Northerners could be excused if they were more filled with gloom than cheer on New Year’s Eve 1861.
There were small victories, along the Atlantic Coast and in the West, but the debacle of Bull Run loomed and it was beginning to look like Gen. McClellan was in no hurry to grapple with the enemy in Virginia,
But most of all, as the reader of the Mount Vernon Democratic Banner scanned the news on Dec. 31, the paper was filled with reports of preparation for war in England over the seizure of the Confederate envoys while they were aboard the British mailship Trent.
For example, one report that had come in from Halifax reported: “Warlike sentiments and preparations were unabated in England. . . . Paris papers assert that the British government, in answer to petitions from the manufacturing districts, had stated that the cotton ports of the Southern States would be opened by February at the latest. . . . A considerable number of additional English troops were to be sent to Canada.”
But maybe some readers had heard that on Dec. 27 Secretary of State William Seward had delivered a letter to the British ambassador basically saying the American commander had acted without orders and had erred in not taking the Trent to a prize court. The envoys would be released.
It would also eventually be revealed that Prince Albert, already suffering from the illness that would kill him, had also intervened to tone down the language in some of the messages sent by the British prime minister.
The contents of the letter were released on Dec. 29, and as the final diplomatic exchanges slowly crossed the Atlantic, the whole affair closed peacefully. The result was probably a great disappointment to the Confederates, who had hoped for British recognition, but now were not even being received by British government officials. However, the British were also, at least for a while longer, ignoring shipbuilding efforts on behalf of the south.
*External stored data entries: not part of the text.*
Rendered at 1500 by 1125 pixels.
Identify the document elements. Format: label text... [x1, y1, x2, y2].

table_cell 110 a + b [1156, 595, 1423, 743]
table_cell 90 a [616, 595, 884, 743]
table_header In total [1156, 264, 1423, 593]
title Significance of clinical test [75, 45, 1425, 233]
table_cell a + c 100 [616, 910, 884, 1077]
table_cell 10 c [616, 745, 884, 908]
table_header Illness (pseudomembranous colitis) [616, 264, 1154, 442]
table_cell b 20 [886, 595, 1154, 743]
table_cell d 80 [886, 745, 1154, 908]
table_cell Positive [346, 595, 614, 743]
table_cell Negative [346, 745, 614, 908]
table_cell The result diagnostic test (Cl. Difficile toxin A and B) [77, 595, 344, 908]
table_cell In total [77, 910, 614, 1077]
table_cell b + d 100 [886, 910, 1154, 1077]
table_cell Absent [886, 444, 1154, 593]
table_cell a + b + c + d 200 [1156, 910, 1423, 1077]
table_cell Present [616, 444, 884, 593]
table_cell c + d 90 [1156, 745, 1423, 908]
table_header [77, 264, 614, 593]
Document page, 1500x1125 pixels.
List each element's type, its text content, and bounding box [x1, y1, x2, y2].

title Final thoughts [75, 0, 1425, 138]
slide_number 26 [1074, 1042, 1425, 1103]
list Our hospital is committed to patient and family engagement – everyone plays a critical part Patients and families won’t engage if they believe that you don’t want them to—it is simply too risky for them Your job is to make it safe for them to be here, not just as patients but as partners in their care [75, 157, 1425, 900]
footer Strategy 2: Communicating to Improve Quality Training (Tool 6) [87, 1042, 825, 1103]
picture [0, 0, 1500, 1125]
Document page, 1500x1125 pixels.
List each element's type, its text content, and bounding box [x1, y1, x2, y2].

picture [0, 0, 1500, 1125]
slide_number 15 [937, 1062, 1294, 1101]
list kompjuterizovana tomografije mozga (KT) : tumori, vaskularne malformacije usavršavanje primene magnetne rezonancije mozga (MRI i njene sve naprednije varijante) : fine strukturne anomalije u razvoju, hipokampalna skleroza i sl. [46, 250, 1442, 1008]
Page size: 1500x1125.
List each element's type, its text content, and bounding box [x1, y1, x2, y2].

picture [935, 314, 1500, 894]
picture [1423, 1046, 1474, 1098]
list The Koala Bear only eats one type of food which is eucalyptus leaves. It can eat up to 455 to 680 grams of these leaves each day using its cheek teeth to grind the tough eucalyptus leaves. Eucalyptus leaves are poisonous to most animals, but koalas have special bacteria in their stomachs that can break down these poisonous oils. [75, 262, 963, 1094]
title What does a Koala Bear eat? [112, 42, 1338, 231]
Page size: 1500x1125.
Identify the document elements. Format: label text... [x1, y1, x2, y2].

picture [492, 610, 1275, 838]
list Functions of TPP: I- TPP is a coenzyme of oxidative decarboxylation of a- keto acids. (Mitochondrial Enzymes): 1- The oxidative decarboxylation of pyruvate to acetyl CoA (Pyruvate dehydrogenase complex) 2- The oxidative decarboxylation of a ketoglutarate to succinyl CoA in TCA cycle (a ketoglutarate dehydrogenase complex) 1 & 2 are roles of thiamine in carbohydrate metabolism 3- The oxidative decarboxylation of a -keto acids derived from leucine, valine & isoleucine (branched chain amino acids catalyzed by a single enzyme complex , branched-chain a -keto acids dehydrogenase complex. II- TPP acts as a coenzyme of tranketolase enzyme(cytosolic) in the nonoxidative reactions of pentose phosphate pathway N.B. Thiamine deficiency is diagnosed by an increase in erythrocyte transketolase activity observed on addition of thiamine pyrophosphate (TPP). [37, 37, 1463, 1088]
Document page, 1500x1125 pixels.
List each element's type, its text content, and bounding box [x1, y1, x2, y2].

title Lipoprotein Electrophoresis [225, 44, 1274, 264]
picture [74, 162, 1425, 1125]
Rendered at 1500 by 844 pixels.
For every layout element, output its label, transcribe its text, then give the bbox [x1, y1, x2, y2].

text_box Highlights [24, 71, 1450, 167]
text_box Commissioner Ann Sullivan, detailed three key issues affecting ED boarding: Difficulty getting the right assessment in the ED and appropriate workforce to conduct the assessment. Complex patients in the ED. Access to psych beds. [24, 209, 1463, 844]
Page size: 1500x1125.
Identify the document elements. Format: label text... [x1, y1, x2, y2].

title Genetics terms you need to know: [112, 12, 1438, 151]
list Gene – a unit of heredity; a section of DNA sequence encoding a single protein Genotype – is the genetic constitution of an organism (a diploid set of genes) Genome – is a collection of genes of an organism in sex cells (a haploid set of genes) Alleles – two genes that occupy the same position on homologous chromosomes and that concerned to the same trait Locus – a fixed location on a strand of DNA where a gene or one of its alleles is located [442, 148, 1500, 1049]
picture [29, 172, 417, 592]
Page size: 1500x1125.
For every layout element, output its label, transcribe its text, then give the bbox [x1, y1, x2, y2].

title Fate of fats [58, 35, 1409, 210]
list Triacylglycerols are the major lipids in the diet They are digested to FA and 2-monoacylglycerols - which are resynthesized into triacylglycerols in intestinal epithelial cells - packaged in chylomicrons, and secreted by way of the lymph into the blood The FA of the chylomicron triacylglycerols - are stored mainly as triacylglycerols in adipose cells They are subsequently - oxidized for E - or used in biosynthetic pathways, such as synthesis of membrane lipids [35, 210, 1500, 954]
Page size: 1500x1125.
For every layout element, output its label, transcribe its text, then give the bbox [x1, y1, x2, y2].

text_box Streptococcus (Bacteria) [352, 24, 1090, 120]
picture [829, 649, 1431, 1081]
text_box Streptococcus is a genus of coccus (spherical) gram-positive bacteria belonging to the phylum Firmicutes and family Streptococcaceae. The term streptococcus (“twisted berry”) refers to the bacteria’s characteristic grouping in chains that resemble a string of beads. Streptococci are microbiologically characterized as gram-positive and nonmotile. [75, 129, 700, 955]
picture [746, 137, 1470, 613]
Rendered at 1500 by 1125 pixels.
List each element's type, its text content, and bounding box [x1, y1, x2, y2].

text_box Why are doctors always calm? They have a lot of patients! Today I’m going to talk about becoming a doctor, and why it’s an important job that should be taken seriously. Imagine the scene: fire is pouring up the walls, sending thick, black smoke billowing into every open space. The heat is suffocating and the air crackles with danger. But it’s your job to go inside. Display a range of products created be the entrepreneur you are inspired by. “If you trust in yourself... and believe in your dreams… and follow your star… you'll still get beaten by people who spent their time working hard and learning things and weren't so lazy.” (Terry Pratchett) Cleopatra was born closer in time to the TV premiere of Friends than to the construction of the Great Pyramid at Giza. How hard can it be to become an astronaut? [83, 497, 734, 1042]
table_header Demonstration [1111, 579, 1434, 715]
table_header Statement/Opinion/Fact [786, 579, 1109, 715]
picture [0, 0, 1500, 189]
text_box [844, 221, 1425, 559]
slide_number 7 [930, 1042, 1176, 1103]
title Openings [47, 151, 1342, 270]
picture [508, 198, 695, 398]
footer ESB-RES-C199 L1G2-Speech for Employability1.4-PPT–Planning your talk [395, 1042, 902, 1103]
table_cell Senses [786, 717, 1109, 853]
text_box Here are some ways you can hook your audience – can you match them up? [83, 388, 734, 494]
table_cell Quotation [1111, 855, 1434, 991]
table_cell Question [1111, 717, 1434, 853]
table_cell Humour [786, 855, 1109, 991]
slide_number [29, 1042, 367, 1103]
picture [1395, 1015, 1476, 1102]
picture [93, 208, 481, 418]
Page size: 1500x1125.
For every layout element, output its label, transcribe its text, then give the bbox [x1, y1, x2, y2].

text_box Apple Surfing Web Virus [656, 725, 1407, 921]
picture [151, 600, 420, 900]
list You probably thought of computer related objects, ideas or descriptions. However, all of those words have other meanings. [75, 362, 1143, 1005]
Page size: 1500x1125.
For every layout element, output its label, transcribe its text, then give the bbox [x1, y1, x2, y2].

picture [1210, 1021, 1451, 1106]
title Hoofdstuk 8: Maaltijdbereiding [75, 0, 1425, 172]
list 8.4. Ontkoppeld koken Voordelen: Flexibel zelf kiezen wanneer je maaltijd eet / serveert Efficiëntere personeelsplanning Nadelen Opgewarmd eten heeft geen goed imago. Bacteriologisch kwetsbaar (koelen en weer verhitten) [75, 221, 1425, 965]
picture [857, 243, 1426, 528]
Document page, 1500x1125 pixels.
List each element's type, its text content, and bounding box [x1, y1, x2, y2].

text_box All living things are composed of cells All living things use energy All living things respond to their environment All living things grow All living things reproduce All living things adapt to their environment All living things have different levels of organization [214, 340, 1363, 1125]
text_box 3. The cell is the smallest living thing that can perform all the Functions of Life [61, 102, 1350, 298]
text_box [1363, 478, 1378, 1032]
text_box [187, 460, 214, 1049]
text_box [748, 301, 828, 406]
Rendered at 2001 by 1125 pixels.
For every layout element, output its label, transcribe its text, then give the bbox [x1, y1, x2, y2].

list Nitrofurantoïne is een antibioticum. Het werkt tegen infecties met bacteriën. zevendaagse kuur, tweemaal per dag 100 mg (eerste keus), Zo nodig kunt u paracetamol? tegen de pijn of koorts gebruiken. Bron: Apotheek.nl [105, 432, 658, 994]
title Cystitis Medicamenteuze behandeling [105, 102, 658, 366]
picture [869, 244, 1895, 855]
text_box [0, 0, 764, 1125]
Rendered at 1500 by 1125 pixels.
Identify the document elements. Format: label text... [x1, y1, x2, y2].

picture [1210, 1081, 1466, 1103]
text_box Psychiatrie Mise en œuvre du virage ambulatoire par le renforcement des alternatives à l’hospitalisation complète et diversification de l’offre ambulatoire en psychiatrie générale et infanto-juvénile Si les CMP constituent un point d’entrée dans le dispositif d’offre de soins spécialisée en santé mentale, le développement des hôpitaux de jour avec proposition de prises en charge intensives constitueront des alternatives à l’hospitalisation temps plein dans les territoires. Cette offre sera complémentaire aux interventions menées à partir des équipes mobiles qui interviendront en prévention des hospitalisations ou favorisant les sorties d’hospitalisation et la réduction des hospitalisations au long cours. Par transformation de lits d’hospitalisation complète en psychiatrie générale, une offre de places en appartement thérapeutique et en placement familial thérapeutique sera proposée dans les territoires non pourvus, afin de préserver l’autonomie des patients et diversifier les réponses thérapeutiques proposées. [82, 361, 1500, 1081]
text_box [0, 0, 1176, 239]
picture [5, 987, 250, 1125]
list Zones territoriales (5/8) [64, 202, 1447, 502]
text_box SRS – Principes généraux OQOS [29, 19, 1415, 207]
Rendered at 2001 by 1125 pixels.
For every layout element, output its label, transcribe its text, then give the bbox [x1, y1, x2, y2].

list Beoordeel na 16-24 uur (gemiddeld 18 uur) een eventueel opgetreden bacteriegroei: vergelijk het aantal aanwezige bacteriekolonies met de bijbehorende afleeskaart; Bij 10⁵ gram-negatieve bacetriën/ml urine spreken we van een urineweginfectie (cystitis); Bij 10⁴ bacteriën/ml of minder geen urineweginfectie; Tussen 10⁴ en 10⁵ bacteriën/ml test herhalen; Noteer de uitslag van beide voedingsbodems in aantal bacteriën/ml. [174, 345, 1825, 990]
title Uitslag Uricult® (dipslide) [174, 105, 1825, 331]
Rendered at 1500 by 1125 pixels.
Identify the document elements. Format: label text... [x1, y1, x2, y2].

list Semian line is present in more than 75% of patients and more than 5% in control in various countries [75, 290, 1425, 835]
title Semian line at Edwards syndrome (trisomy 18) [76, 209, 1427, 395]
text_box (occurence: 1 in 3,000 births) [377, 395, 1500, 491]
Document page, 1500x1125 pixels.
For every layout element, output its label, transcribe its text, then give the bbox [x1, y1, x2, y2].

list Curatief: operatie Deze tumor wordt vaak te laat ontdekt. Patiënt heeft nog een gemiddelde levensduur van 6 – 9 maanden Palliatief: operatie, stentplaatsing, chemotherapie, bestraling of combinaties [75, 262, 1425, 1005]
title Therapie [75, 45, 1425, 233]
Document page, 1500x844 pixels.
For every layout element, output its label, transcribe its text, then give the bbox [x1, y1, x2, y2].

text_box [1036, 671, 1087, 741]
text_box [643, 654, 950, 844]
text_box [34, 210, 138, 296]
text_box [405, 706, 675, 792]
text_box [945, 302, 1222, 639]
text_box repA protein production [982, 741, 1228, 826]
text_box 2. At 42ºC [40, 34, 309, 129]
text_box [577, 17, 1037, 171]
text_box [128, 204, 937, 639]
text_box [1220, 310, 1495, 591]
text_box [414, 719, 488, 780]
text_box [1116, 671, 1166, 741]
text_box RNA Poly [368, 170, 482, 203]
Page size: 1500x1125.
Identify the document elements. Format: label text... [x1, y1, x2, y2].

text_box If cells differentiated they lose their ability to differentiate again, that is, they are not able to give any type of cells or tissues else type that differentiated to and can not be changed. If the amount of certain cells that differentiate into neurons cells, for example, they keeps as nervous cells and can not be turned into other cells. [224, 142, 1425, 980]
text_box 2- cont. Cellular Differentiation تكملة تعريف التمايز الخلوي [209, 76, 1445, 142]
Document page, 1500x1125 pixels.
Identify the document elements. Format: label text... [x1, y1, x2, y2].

The Banner editorialized on Jan. 7: “In the early part of last week the country was astounded by the dispatches from Washington that our Government had agreed to give up Messrs. Mason and Slidell to England.” The Banner Editor Lecky Harper cited the sanctioning of the seizure by the secretary of the navy and commendation by Congress has evidence there would be no backing down, especially as soon as Britain began blustering about war.